::: SUPPLIED ENTRIES
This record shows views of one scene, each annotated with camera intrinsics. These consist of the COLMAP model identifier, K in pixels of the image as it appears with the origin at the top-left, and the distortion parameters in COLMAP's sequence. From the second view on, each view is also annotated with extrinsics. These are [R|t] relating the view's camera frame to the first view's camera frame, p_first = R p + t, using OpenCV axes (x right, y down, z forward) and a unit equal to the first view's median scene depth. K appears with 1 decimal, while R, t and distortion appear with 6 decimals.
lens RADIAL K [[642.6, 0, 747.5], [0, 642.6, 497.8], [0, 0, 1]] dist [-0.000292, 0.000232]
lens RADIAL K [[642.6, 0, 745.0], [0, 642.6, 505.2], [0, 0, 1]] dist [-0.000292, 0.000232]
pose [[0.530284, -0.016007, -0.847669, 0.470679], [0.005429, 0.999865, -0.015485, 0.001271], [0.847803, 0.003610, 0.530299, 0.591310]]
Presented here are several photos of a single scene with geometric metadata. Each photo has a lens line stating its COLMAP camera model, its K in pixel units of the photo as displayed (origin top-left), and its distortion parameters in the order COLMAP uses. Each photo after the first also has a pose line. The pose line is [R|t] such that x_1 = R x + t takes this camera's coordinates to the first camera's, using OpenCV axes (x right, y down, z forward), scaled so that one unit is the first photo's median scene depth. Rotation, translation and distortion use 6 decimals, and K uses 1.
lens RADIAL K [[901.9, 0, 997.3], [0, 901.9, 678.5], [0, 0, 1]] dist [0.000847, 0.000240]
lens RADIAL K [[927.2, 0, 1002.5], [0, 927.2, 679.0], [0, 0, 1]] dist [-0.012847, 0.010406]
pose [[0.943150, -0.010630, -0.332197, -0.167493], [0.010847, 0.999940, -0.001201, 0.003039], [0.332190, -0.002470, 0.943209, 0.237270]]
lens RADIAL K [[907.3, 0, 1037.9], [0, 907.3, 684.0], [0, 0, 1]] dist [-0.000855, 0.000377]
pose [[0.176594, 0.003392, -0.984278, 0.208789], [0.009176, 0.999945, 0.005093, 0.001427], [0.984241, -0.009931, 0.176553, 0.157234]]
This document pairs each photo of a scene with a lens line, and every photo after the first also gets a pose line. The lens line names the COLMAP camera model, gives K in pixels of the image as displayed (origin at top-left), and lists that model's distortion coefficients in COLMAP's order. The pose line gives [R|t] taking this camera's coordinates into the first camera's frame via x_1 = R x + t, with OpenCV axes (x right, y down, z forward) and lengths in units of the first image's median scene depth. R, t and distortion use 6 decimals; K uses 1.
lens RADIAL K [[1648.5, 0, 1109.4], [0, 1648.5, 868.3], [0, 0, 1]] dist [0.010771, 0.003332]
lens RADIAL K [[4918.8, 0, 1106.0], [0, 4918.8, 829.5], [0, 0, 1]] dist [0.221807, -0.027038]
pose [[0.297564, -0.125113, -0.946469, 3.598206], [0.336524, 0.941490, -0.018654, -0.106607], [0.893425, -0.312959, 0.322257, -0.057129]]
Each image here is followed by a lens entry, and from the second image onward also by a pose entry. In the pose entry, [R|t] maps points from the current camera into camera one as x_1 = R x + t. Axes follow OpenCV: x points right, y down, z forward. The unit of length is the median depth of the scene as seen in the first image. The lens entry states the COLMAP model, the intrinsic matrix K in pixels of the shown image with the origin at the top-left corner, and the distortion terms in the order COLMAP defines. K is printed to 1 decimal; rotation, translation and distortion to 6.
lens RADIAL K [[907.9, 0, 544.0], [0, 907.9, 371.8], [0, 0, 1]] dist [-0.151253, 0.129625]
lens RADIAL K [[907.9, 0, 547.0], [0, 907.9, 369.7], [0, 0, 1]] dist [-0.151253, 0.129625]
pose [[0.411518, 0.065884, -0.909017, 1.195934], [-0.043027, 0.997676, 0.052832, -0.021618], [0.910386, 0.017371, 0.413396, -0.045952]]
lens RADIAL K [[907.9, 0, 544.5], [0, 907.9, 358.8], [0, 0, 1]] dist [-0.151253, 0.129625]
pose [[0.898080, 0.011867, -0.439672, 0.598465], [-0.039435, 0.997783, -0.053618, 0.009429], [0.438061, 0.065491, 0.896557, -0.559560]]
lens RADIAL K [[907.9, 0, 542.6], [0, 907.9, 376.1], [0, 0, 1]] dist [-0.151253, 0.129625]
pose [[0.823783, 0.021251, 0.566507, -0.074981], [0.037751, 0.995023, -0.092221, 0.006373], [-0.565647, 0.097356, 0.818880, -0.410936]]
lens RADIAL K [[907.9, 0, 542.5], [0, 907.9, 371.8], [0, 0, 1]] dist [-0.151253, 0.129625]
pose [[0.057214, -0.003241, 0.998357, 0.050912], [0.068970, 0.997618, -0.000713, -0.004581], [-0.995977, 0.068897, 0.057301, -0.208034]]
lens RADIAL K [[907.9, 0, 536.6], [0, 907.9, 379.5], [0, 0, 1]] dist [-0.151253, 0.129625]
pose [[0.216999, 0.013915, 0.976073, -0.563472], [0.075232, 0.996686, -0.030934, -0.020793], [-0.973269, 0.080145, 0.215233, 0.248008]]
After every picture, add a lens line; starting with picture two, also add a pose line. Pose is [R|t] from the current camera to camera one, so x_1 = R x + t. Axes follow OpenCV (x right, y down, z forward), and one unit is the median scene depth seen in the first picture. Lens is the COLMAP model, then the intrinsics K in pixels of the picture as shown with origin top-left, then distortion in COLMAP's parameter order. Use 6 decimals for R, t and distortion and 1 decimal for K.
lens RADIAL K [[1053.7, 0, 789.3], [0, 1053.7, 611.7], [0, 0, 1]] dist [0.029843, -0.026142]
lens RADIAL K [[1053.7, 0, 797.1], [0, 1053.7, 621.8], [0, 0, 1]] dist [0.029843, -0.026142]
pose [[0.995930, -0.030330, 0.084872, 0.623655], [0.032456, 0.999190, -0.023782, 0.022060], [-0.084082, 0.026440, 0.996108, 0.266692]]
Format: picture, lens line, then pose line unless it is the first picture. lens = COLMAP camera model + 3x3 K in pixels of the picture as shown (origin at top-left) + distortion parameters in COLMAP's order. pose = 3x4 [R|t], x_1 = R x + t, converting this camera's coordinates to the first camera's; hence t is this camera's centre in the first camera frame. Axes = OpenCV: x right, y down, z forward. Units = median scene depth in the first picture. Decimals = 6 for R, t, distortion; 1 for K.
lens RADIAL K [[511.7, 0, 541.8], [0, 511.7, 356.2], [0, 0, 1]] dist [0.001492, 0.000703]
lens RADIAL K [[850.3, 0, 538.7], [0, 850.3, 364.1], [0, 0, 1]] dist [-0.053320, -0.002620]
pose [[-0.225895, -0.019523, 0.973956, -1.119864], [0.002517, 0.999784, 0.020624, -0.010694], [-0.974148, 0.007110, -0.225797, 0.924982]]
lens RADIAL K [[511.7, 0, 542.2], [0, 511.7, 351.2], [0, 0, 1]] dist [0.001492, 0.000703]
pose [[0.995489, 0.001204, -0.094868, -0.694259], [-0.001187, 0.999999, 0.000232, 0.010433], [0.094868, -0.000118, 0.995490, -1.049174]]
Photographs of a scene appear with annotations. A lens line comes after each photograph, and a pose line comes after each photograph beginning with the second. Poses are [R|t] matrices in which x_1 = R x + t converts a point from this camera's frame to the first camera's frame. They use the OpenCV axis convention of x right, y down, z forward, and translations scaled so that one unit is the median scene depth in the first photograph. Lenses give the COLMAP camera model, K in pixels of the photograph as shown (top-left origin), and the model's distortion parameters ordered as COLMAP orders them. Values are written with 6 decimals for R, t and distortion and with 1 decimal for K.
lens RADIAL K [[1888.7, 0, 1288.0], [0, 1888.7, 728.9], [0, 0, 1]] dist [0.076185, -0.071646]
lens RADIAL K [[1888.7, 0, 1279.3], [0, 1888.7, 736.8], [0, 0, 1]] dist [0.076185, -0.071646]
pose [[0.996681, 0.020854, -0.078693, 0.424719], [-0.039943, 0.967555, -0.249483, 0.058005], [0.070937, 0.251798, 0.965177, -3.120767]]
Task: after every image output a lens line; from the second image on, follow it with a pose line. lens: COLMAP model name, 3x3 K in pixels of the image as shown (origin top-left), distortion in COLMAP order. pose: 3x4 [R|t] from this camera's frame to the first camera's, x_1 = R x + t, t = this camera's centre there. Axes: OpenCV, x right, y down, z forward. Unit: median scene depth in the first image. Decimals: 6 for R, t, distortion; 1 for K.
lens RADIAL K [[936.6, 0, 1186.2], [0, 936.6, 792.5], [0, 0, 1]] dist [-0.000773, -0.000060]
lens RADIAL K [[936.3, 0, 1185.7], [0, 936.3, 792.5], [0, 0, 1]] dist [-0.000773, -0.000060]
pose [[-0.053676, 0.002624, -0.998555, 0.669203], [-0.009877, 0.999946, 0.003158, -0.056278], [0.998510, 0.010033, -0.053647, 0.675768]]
::::::
WHAT THE EXERCISE ASKS: The expected output is the lines from the one with "Photographs of a" through the end of the data, exactly as written and nothing more.

TASK RESPONSE:
Photographs of a scene appear with annotations. A lens line comes after each photograph, and a pose line comes after each photograph beginning with the second. Poses are [R|t] matrices in which x_1 = R x + t converts a point from this camera's frame to the first camera's frame. They use the OpenCV axis convention of x right, y down, z forward, and translations scaled so that one unit is the median scene depth in the first photograph. Lenses give the COLMAP camera model, K in pixels of the photograph as shown (top-left origin), and the model's distortion parameters ordered as COLMAP orders them. Values are written with 6 decimals for R, t and distortion and with 1 decimal for K.
lens RADIAL K [[1888.7, 0, 1288.0], [0, 1888.7, 728.9], [0, 0, 1]] dist [0.076185, -0.071646]
lens RADIAL K [[1888.7, 0, 1279.3], [0, 1888.7, 736.8], [0, 0, 1]] dist [0.076185, -0.071646]
pose [[0.996681, 0.020854, -0.078693, 0.424719], [-0.039943, 0.967555, -0.249483, 0.058005], [0.070937, 0.251798, 0.965177, -3.120767]]
Task: after every image output a lens line; from the second image on, follow it with a pose line. lens: COLMAP model name, 3x3 K in pixels of the image as shown (origin top-left), distortion in COLMAP order. pose: 3x4 [R|t] from this camera's frame to the first camera's, x_1 = R x + t, t = this camera's centre there. Axes: OpenCV, x right, y down, z forward. Unit: median scene depth in the first image. Decimals: 6 for R, t, distortion; 1 for K.
lens RADIAL K [[936.6, 0, 1186.2], [0, 936.6, 792.5], [0, 0, 1]] dist [-0.000773, -0.000060]
lens RADIAL K [[936.3, 0, 1185.7], [0, 936.3, 792.5], [0, 0, 1]] dist [-0.000773, -0.000060]
pose [[-0.053676, 0.002624, -0.998555, 0.669203], [-0.009877, 0.999946, 0.003158, -0.056278], [0.998510, 0.010033, -0.053647, 0.675768]]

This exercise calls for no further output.